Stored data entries
====

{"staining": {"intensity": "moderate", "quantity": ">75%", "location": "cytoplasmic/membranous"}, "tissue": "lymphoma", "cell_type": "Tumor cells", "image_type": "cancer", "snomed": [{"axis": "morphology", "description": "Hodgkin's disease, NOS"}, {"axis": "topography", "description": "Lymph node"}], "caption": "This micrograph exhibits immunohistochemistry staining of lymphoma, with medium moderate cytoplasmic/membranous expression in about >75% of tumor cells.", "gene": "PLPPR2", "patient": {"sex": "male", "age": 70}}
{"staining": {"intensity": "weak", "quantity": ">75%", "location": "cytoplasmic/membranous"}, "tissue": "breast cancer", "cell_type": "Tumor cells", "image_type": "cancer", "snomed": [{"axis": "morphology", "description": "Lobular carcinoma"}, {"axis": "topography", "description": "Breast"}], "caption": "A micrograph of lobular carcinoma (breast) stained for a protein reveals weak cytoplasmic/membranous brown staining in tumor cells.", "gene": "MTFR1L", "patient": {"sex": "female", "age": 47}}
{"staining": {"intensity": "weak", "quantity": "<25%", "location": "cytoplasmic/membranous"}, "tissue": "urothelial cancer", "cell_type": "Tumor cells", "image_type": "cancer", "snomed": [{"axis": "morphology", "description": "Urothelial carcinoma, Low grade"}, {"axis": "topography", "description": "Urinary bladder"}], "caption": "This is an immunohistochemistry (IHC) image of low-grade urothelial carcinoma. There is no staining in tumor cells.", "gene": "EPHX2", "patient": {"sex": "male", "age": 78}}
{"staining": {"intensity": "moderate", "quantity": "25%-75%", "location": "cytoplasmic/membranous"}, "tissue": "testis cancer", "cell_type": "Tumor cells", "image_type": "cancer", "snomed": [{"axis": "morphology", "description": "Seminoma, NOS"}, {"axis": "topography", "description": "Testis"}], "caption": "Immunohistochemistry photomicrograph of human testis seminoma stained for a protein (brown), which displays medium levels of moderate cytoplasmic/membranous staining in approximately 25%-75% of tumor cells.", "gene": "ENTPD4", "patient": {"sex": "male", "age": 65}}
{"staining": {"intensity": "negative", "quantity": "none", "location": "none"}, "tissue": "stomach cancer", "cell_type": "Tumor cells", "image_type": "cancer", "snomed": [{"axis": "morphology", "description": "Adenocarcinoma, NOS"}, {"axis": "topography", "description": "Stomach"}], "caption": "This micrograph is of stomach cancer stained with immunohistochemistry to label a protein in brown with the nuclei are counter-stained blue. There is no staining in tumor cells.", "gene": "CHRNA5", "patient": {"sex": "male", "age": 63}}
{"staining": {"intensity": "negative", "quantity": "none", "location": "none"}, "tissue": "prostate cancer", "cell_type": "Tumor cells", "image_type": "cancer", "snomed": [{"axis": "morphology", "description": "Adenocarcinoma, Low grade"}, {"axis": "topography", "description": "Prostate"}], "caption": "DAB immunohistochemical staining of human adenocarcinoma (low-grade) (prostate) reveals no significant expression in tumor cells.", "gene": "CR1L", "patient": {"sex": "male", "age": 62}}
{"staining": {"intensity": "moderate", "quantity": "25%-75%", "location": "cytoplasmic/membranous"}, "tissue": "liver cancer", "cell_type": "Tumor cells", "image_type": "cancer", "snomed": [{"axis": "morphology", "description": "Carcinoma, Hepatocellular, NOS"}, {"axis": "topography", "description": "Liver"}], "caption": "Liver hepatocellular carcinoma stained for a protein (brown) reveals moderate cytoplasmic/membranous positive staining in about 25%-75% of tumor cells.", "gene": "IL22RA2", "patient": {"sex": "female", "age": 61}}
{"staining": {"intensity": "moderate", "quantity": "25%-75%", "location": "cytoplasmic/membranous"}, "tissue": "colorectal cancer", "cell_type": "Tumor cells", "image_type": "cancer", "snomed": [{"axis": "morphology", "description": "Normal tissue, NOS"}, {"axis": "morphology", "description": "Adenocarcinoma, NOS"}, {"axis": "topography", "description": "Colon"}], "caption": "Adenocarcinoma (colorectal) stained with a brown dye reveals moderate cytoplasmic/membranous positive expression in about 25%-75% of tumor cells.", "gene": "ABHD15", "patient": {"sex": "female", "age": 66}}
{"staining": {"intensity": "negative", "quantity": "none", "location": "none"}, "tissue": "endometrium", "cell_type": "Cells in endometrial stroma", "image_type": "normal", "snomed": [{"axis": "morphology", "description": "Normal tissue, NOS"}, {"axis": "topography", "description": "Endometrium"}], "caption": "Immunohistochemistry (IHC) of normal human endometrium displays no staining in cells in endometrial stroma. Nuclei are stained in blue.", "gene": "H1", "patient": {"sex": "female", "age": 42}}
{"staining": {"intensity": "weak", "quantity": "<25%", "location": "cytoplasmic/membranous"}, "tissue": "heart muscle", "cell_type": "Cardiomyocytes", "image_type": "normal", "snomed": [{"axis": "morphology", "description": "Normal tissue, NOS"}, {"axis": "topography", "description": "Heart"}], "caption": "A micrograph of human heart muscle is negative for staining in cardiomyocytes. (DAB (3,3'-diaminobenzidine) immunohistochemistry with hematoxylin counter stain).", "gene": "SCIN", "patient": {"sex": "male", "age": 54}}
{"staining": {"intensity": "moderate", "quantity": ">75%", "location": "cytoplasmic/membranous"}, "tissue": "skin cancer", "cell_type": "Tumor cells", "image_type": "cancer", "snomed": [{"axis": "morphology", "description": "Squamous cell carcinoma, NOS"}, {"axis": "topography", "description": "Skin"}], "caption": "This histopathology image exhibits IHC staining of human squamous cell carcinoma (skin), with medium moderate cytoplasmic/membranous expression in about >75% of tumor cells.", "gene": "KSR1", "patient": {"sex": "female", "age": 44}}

====

== The task ==
Please restate every record above word for word.

== Answer below ==
{"staining": {"intensity": "moderate", "quantity": ">75%", "location": "cytoplasmic/membranous"}, "tissue": "lymphoma", "cell_type": "Tumor cells", "image_type": "cancer", "snomed": [{"axis": "morphology", "description": "Hodgkin's disease, NOS"}, {"axis": "topography", "description": "Lymph node"}], "caption": "This micrograph exhibits immunohistochemistry staining of lymphoma, with medium moderate cytoplasmic/membranous expression in about >75% of tumor cells.", "gene": "PLPPR2", "patient": {"sex": "male", "age": 70}}
{"staining": {"intensity": "weak", "quantity": ">75%", "location": "cytoplasmic/membranous"}, "tissue": "breast cancer", "cell_type": "Tumor cells", "image_type": "cancer", "snomed": [{"axis": "morphology", "description": "Lobular carcinoma"}, {"axis": "topography", "description": "Breast"}], "caption": "A micrograph of lobular carcinoma (breast) stained for a protein reveals weak cytoplasmic/membranous brown staining in tumor cells.", "gene": "MTFR1L", "patient": {"sex": "female", "age": 47}}
{"staining": {"intensity": "weak", "quantity": "<25%", "location": "cytoplasmic/membranous"}, "tissue": "urothelial cancer", "cell_type": "Tumor cells", "image_type": "cancer", "snomed": [{"axis": "morphology", "description": "Urothelial carcinoma, Low grade"}, {"axis": "topography", "description": "Urinary bladder"}], "caption": "This is an immunohistochemistry (IHC) image of low-grade urothelial carcinoma. There is no staining in tumor cells.", "gene": "EPHX2", "patient": {"sex": "male", "age": 78}}
{"staining": {"intensity": "moderate", "quantity": "25%-75%", "location": "cytoplasmic/membranous"}, "tissue": "testis cancer", "cell_type": "Tumor cells", "image_type": "cancer", "snomed": [{"axis": "morphology", "description": "Seminoma, NOS"}, {"axis": "topography", "description": "Testis"}], "caption": "Immunohistochemistry photomicrograph of human testis seminoma stained for a protein (brown), which displays medium levels of moderate cytoplasmic/membranous staining in approximately 25%-75% of tumor cells.", "gene": "ENTPD4", "patient": {"sex": "male", "age": 65}}
{"staining": {"intensity": "negative", "quantity": "none", "location": "none"}, "tissue": "stomach cancer", "cell_type": "Tumor cells", "image_type": "cancer", "snomed": [{"axis": "morphology", "description": "Adenocarcinoma, NOS"}, {"axis": "topography", "description": "Stomach"}], "caption": "This micrograph is of stomach cancer stained with immunohistochemistry to label a protein in brown with the nuclei are counter-stained blue. There is no staining in tumor cells.", "gene": "CHRNA5", "patient": {"sex": "male", "age": 63}}
{"staining": {"intensity": "negative", "quantity": "none", "location": "none"}, "tissue": "prostate cancer", "cell_type": "Tumor cells", "image_type": "cancer", "snomed": [{"axis": "morphology", "description": "Adenocarcinoma, Low grade"}, {"axis": "topography", "description": "Prostate"}], "caption": "DAB immunohistochemical staining of human adenocarcinoma (low-grade) (prostate) reveals no significant expression in tumor cells.", "gene": "CR1L", "patient": {"sex": "male", "age": 62}}
{"staining": {"intensity": "moderate", "quantity": "25%-75%", "location": "cytoplasmic/membranous"}, "tissue": "liver cancer", "cell_type": "Tumor cells", "image_type": "cancer", "snomed": [{"axis": "morphology", "description": "Carcinoma, Hepatocellular, NOS"}, {"axis": "topography", "description": "Liver"}], "caption": "Liver hepatocellular carcinoma stained for a protein (brown) reveals moderate cytoplasmic/membranous positive staining in about 25%-75% of tumor cells.", "gene": "IL22RA2", "patient": {"sex": "female", "age": 61}}
{"staining": {"intensity": "moderate", "quantity": "25%-75%", "location": "cytoplasmic/membranous"}, "tissue": "colorectal cancer", "cell_type": "Tumor cells", "image_type": "cancer", "snomed": [{"axis": "morphology", "description": "Normal tissue, NOS"}, {"axis": "morphology", "description": "Adenocarcinoma, NOS"}, {"axis": "topography", "description": "Colon"}], "caption": "Adenocarcinoma (colorectal) stained with a brown dye reveals moderate cytoplasmic/membranous positive expression in about 25%-75% of tumor cells.", "gene": "ABHD15", "patient": {"sex": "female", "age": 66}}
{"staining": {"intensity": "negative", "quantity": "none", "location": "none"}, "tissue": "endometrium", "cell_type": "Cells in endometrial stroma", "image_type": "normal", "snomed": [{"axis": "morphology", "description": "Normal tissue, NOS"}, {"axis": "topography", "description": "Endometrium"}], "caption": "Immunohistochemistry (IHC) of normal human endometrium displays no staining in cells in endometrial stroma. Nuclei are stained in blue.", "gene": "H1", "patient": {"sex": "female", "age": 42}}
{"staining": {"intensity": "weak", "quantity": "<25%", "location": "cytoplasmic/membranous"}, "tissue": "heart muscle", "cell_type": "Cardiomyocytes", "image_type": "normal", "snomed": [{"axis": "morphology", "description": "Normal tissue, NOS"}, {"axis": "topography", "description": "Heart"}], "caption": "A micrograph of human heart muscle is negative for staining in cardiomyocytes. (DAB (3,3'-diaminobenzidine) immunohistochemistry with hematoxylin counter stain).", "gene": "SCIN", "patient": {"sex": "male", "age": 54}}
{"staining": {"intensity": "moderate", "quantity": ">75%", "location": "cytoplasmic/membranous"}, "tissue": "skin cancer", "cell_type": "Tumor cells", "image_type": "cancer", "snomed": [{"axis": "morphology", "description": "Squamous cell carcinoma, NOS"}, {"axis": "topography", "description": "Skin"}], "caption": "This histopathology image exhibits IHC staining of human squamous cell carcinoma (skin), with medium moderate cytoplasmic/membranous expression in about >75% of tumor cells.", "gene": "KSR1", "patient": {"sex": "female", "age": 44}}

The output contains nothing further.